YAKINLAH ORANG LAIN ADA[1][2][3]
(Hal-40) Banyak
alasan untuk berkomunikasi. Salah satunya, untuk menunjukkan keberadaan diri
(eksistensi). Perasaan ‘ada’ itu penting, karena itu yang menjadikan orang
relevan untuk terus hidup. Sebuah keberartian di tengah-tengah kehidupan
sosial. Melalui komunikasi, orang ingin menegaskan ‘Saya ada dan berarti’.
Itulah kenapa orang selalu mencari kanal komunikasi dalam
berbagai bentuknya, terlepas dari yang bersangkutan bertipe extrovert atau
introvert. Ada panggung terbuka yang menjadi incaran penggemar
popularitas, juga tersedia ruang-ruang impersonal yang lebih ramah pada ‘para
pemalu’. Hasrat komunikasi untuk sekadar eksis bahkan cenderung mengarah pada
gejala pemuasan diri yang berlebihan (narsis).
Namun, karena alasan eksistensi pula, banyak orang merasa
tersakiti oleh komunikasi. Karena. Komunikasi tak mengafirmasi kehadirannya.
Bayangkan, anda berada dalam sebuah forum kecil yang semestinya terasa hangat
dan dekat, tetapi orang-orang yang hadir atau pembicara utamanya tak menyapa
anda atau bicara sekadarnya. Anda hadir tapi seolah-olah absen. Betapa
menyesakkannya.
Lebih terasa lagi jika itu terjadi pada konteks
komunikasi antarpribadi. Dua orang bertemu atau berpapasan. Salah seorang
merasa dirinya telah dikenal oleh yang lainnya. Tetapi dia tak mendapatkan
sapaan, bahkan senyuman pun tidak. Apalagi yang bersangkutan merasa sangat
layak untuk sekadar mendapat anggukan penghormatan. Entah karena jabatan,
status sosial atau karena pertimbangan umur. Terasa sakit, karena merasa
keberadaaannya terabaikan.
(Hal-41) Harapan
pengakuan eksistensi sangan berdimensi budaya. Pada masyarakat bertipikal
komunal, pengakuan eksistensi orang seringkali terkesan artifisial. Nampak
remeh, tapi penting. Bernuansa basa-basi, tetapi kalau tidak ada bisa
menimbulkan masalah. Mungkin sekadar senyum, tetapi itu sangat berarti. Ada
konvensi kultural yang menjelaskan bentuk-bentuk pengakuan eksistensi diri.
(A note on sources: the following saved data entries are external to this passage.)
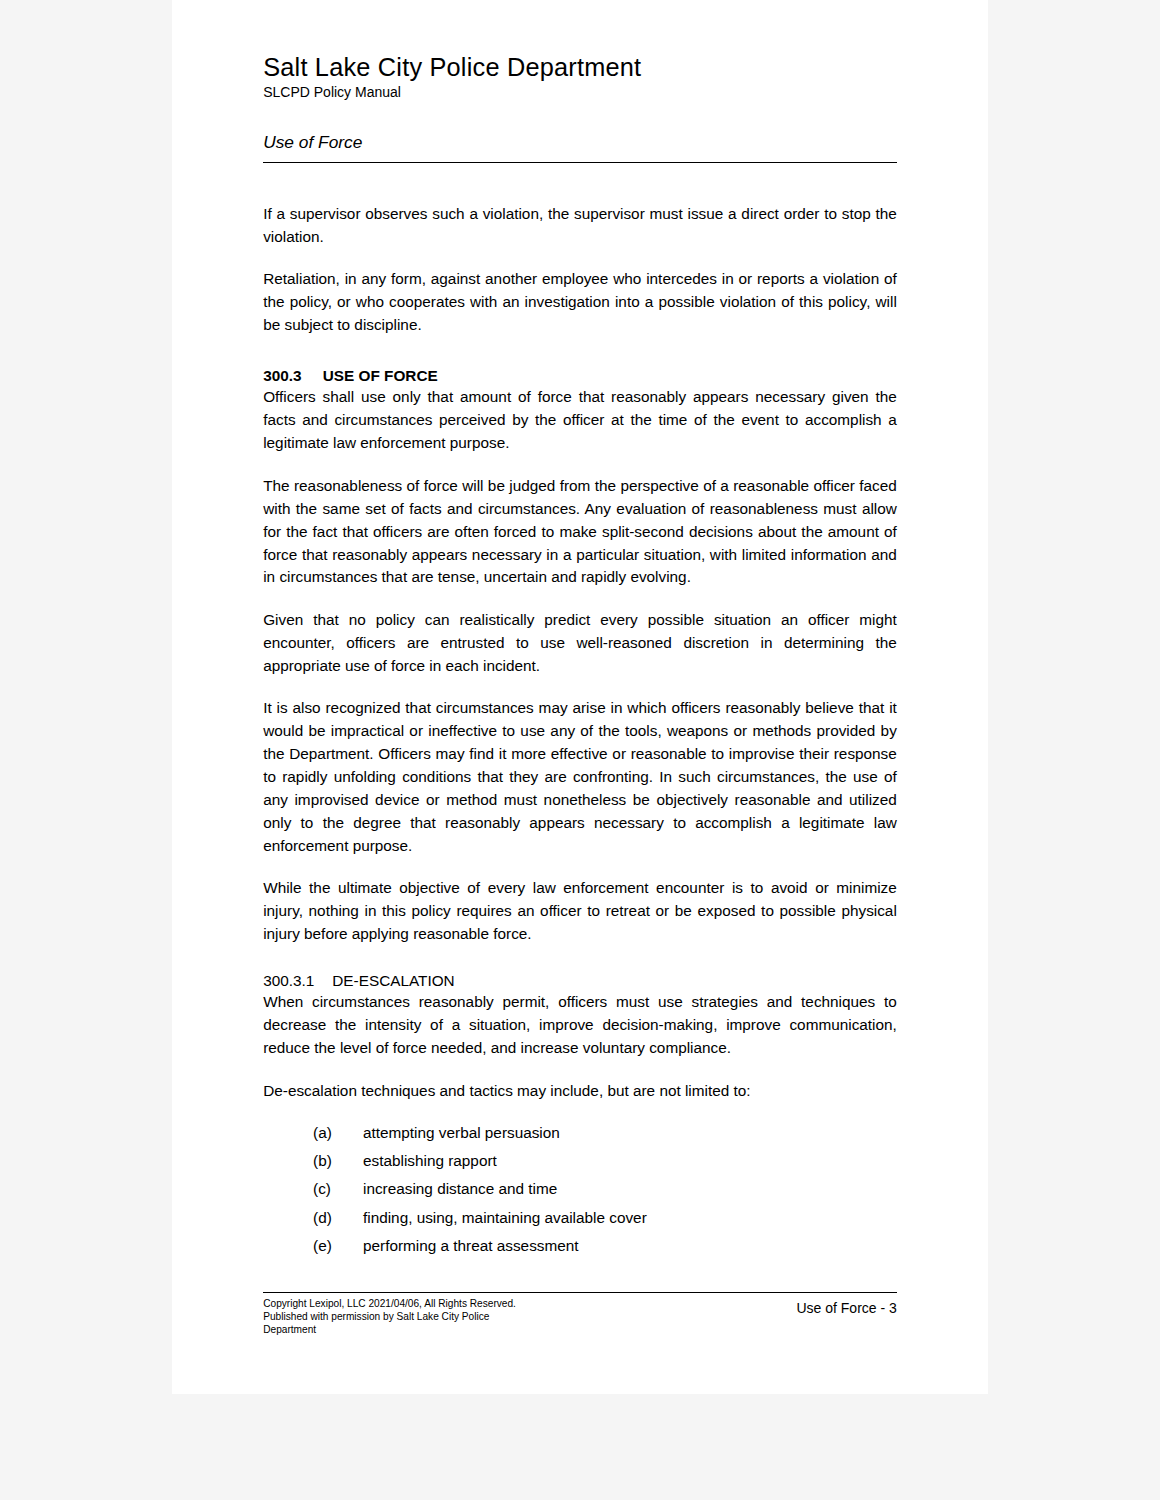Salt Lake City Police Department
SLCPD Policy Manual
Use of Force
If a supervisor observes such a violation, the supervisor must issue a direct order to stop the violation.
Retaliation, in any form, against another employee who intercedes in or reports a violation of the policy, or who cooperates with an investigation into a possible violation of this policy, will be subject to discipline.
300.3 USE OF FORCE
Officers shall use only that amount of force that reasonably appears necessary given the facts and circumstances perceived by the officer at the time of the event to accomplish a legitimate law enforcement purpose.
The reasonableness of force will be judged from the perspective of a reasonable officer faced with the same set of facts and circumstances. Any evaluation of reasonableness must allow for the fact that officers are often forced to make split-second decisions about the amount of force that reasonably appears necessary in a particular situation, with limited information and in circumstances that are tense, uncertain and rapidly evolving.
Given that no policy can realistically predict every possible situation an officer might encounter, officers are entrusted to use well-reasoned discretion in determining the appropriate use of force in each incident.
It is also recognized that circumstances may arise in which officers reasonably believe that it would be impractical or ineffective to use any of the tools, weapons or methods provided by the Department. Officers may find it more effective or reasonable to improvise their response to rapidly unfolding conditions that they are confronting. In such circumstances, the use of any improvised device or method must nonetheless be objectively reasonable and utilized only to the degree that reasonably appears necessary to accomplish a legitimate law enforcement purpose.
While the ultimate objective of every law enforcement encounter is to avoid or minimize injury, nothing in this policy requires an officer to retreat or be exposed to possible physical injury before applying reasonable force.
300.3.1 DE-ESCALATION
When circumstances reasonably permit, officers must use strategies and techniques to decrease the intensity of a situation, improve decision-making, improve communication, reduce the level of force needed, and increase voluntary compliance.
De-escalation techniques and tactics may include, but are not limited to:
(a) attempting verbal persuasion
(b) establishing rapport
(c) increasing distance and time
(d) finding, using, maintaining available cover
(e) performing a threat assessment
Copyright Lexipol, LLC 2021/04/06, All Rights Reserved.
Published with permission by Salt Lake City Police
Department
Use of Force - 3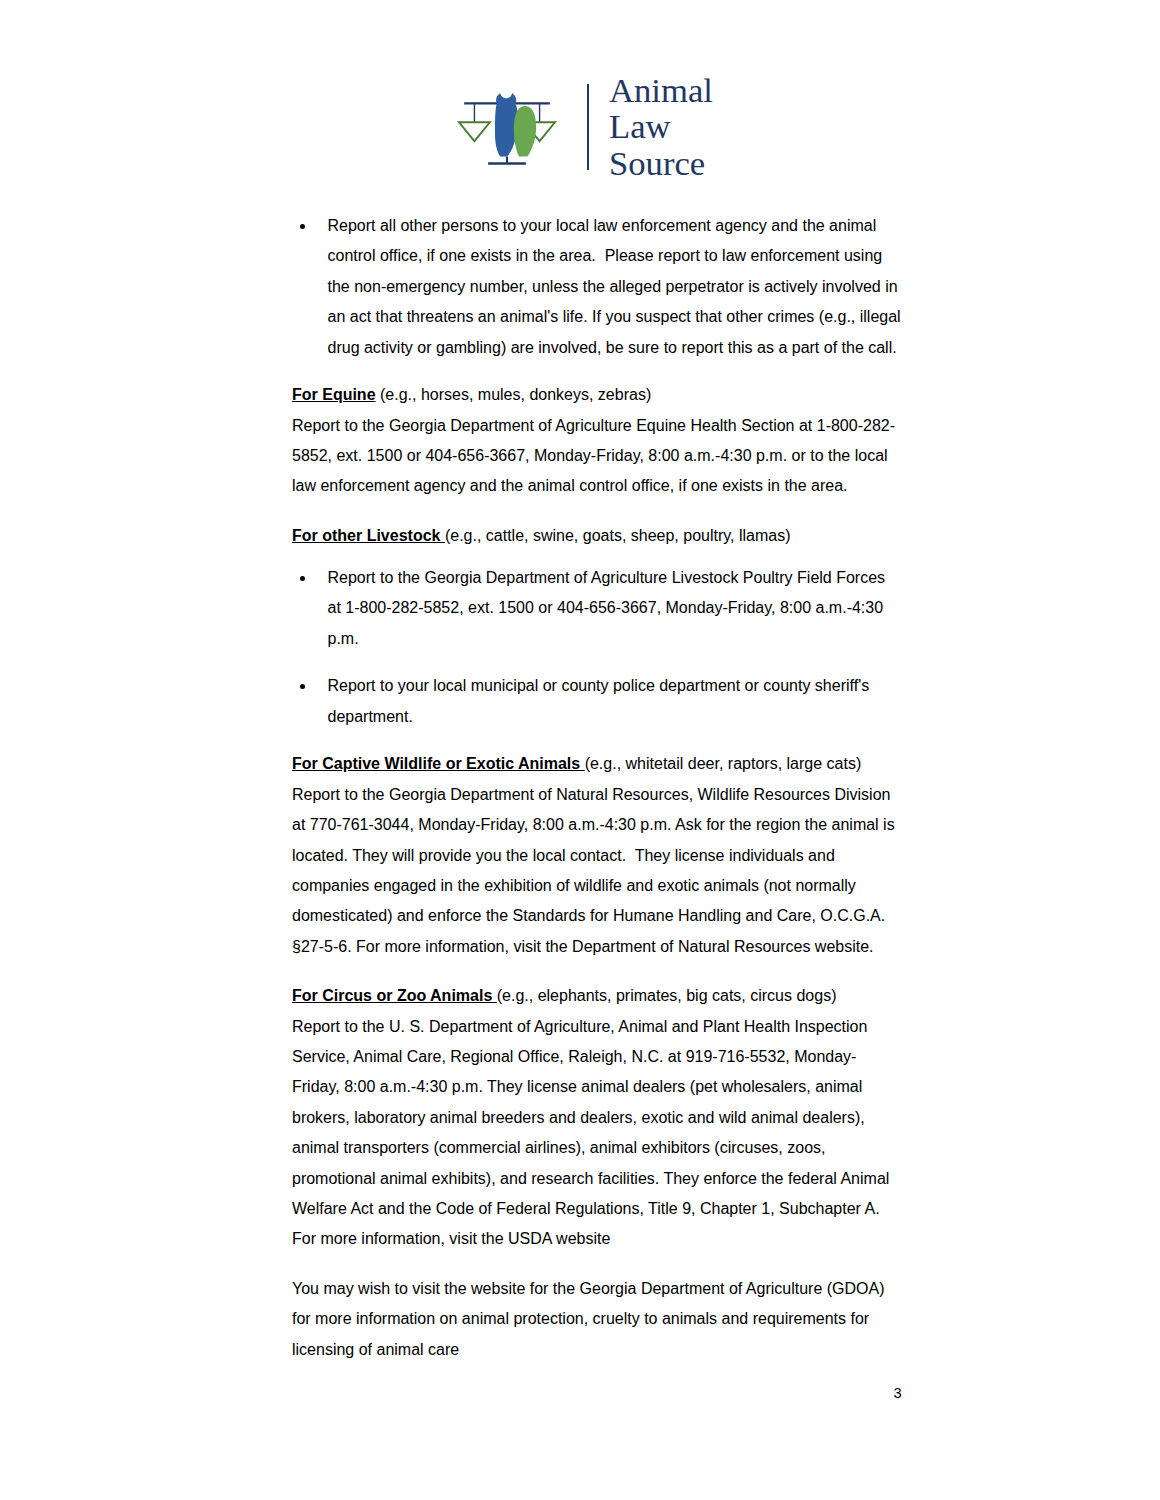Animal
Law
Source
Report all other persons to your local law enforcement agency and the animal control office, if one exists in the area. Please report to law enforcement using the non-emergency number, unless the alleged perpetrator is actively involved in an act that threatens an animal's life. If you suspect that other crimes (e.g., illegal drug activity or gambling) are involved, be sure to report this as a part of the call.
For Equine (e.g., horses, mules, donkeys, zebras)
Report to the Georgia Department of Agriculture Equine Health Section at 1-800-282-5852, ext. 1500 or 404-656-3667, Monday-Friday, 8:00 a.m.-4:30 p.m. or to the local law enforcement agency and the animal control office, if one exists in the area.
For other Livestock (e.g., cattle, swine, goats, sheep, poultry, llamas)
Report to the Georgia Department of Agriculture Livestock Poultry Field Forces at 1-800-282-5852, ext. 1500 or 404-656-3667, Monday-Friday, 8:00 a.m.-4:30 p.m.
Report to your local municipal or county police department or county sheriff's department.
For Captive Wildlife or Exotic Animals (e.g., whitetail deer, raptors, large cats)
Report to the Georgia Department of Natural Resources, Wildlife Resources Division at 770-761-3044, Monday-Friday, 8:00 a.m.-4:30 p.m. Ask for the region the animal is located. They will provide you the local contact. They license individuals and companies engaged in the exhibition of wildlife and exotic animals (not normally domesticated) and enforce the Standards for Humane Handling and Care, O.C.G.A. §27-5-6. For more information, visit the Department of Natural Resources website.
For Circus or Zoo Animals (e.g., elephants, primates, big cats, circus dogs)
Report to the U. S. Department of Agriculture, Animal and Plant Health Inspection Service, Animal Care, Regional Office, Raleigh, N.C. at 919-716-5532, Monday-Friday, 8:00 a.m.-4:30 p.m. They license animal dealers (pet wholesalers, animal brokers, laboratory animal breeders and dealers, exotic and wild animal dealers), animal transporters (commercial airlines), animal exhibitors (circuses, zoos, promotional animal exhibits), and research facilities. They enforce the federal Animal Welfare Act and the Code of Federal Regulations, Title 9, Chapter 1, Subchapter A. For more information, visit the USDA website
You may wish to visit the website for the Georgia Department of Agriculture (GDOA) for more information on animal protection, cruelty to animals and requirements for licensing of animal care
3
Setiap orang membutuhkan pengakuan eksistensi, meski
dalam bentuk yang berbeda. Orangtua butuh pernyataan penghormatan dari yang
lebih muda. Anak-anak muda membutuhkan pengakuan dari para tetua. Seorang suami
ingin dihormati, sementara sang istri mungkin lebih membutuhkan kasih sayang
dan perlindungan.
Dalam relasi orang-orang yang merasa dekat, pengakuan
eksistensi harus nampak lebih verbal. Ungkapan-ungkapan konfirmatif akan banyak
membantu. Ada orang yang menceritakan masalahnya kepada anda. Mungkin belum ada
solusi, tetapi ungkapan, “Aku bisa merasakan apa yang kamu alami, aku turut
prihatin” bisa menentramkan hatinya. Setidak-tidaknya eksistensinya sebagai
seorang sahabat tetap terakui. Coba bandingkan kalau yang keluar justru
ungkapan dekomfirmatif seperti,”Maaf aku juga banyak masalah, jangan membuatku
tambah pusing” atau itu masalahmu, jangan bawa-bawa aku”.
Memang, komunikasi lebih merupakan seni menata rasa.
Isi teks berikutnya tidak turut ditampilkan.